Malam itu, Purnama bersinar terang.
Namun Tak terdengar suara serangga yang bernyanyi memuji keindahan bulan.
Seorang lelaki terlihat menari dengan pedangnya di bawah cahaya malam.
Mabuk dalam tariannya tanpa sadar bahwa seorang wanita memperhatikannya dari kejauhan.
Tiba-tiba saja lelaki tersebut terpeleset, terjatuh dan menghujam tanah. Tergeletak tak bergerak.
Dengan nafas ter engos-engos, Si lelaki menatapkan wajahnya ke arah bulan.

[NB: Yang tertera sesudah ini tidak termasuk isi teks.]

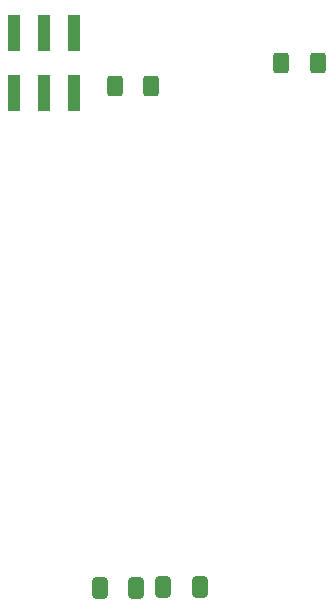
<source format=gbr>
%TF.GenerationSoftware,KiCad,Pcbnew,8.0.1-rc1*%
%TF.CreationDate,2024-06-22T18:18:56-07:00*%
%TF.ProjectId,AMS - CANBus - RGB - Nchannel,414d5320-2d20-4434-914e-427573202d20,rev?*%
%TF.SameCoordinates,Original*%
%TF.FileFunction,Paste,Top*%
%TF.FilePolarity,Positive*%
%FSLAX46Y46*%
G04 Gerber Fmt 4.6, Leading zero omitted, Abs format (unit mm)*
G04 Created by KiCad (PCBNEW 8.0.1-rc1) date 2024-06-22 18:18:56*
%MOMM*%
%LPD*%
G01*
G04 APERTURE LIST*
G04 Aperture macros list*
%AMRoundRect*
0 Rectangle with rounded corners*
0 $1 Rounding radius*
0 $2 $3 $4 $5 $6 $7 $8 $9 X,Y pos of 4 corners*
0 Add a 4 corners polygon primitive as box body*
4,1,4,$2,$3,$4,$5,$6,$7,$8,$9,$2,$3,0*
0 Add four circle primitives for the rounded corners*
1,1,$1+$1,$2,$3*
1,1,$1+$1,$4,$5*
1,1,$1+$1,$6,$7*
1,1,$1+$1,$8,$9*
0 Add four rect primitives between the rounded corners*
20,1,$1+$1,$2,$3,$4,$5,0*
20,1,$1+$1,$4,$5,$6,$7,0*
20,1,$1+$1,$6,$7,$8,$9,0*
20,1,$1+$1,$8,$9,$2,$3,0*%
G04 Aperture macros list end*
%ADD10RoundRect,0.250000X-0.412500X-0.650000X0.412500X-0.650000X0.412500X0.650000X-0.412500X0.650000X0*%
%ADD11RoundRect,0.250000X-0.400000X-0.625000X0.400000X-0.625000X0.400000X0.625000X-0.400000X0.625000X0*%
%ADD12R,1.000000X3.150000*%
%ADD13RoundRect,0.250000X0.412500X0.650000X-0.412500X0.650000X-0.412500X-0.650000X0.412500X-0.650000X0*%
G04 APERTURE END LIST*
D10*
%TO.C,C3*%
X151259400Y-117195200D03*
X154384400Y-117195200D03*
%TD*%
D11*
%TO.C,R22*%
X152547400Y-74745100D03*
X155647400Y-74745100D03*
%TD*%
D12*
%TO.C,J4*%
X149082300Y-70232000D03*
X149082300Y-75282000D03*
X146542300Y-70232000D03*
X146542300Y-75282000D03*
X144002300Y-70232000D03*
X144002300Y-75282000D03*
%TD*%
D13*
%TO.C,C5*%
X159782200Y-117145000D03*
X156657200Y-117145000D03*
%TD*%
D11*
%TO.C,C8*%
X166654000Y-72746000D03*
X169754000Y-72746000D03*
%TD*%
M02*

</source>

Rambutnya yang dulu hitam sekarang mulai memutih di beberapa bagian.
Rasa frustasi, kemarahan, dan kebencian pada takdir berkecamuk dalam batinnya.
"Sia-sia saja.." lirih si lelaki.
"Tak ada yang sia-sia"
Si lelaki terlihat terkejut mendengar suara yang tiba-tiba terdengar di sampingnya.
Entah sejak kapan seorang wanita muda berbaju merah berdiri di samping kanannya.
"Di dunia ini tak ada yang sia-sia" Ucap si wanita sambil tersenyum.
......
Maja tak akan pernah lupa pertemuannya malam itu.
Pertemuan yang mungkin bagi Ratna hanyalah sebuah episode singkat tak bermakna dalam hidupnya.
Tapi bagi Maja, dirinya menemukan kembali sesuatu yang telah lama hilang.
Hilang bersama kepergian orang tuanya.
Di bawah bulan purnama,
Seorang pria menemukan kembali alasan untuk menjadi kuat.
Di bawah bulan purnama
Satu nama menambah daftar panjang pengagum rahasia Ratna.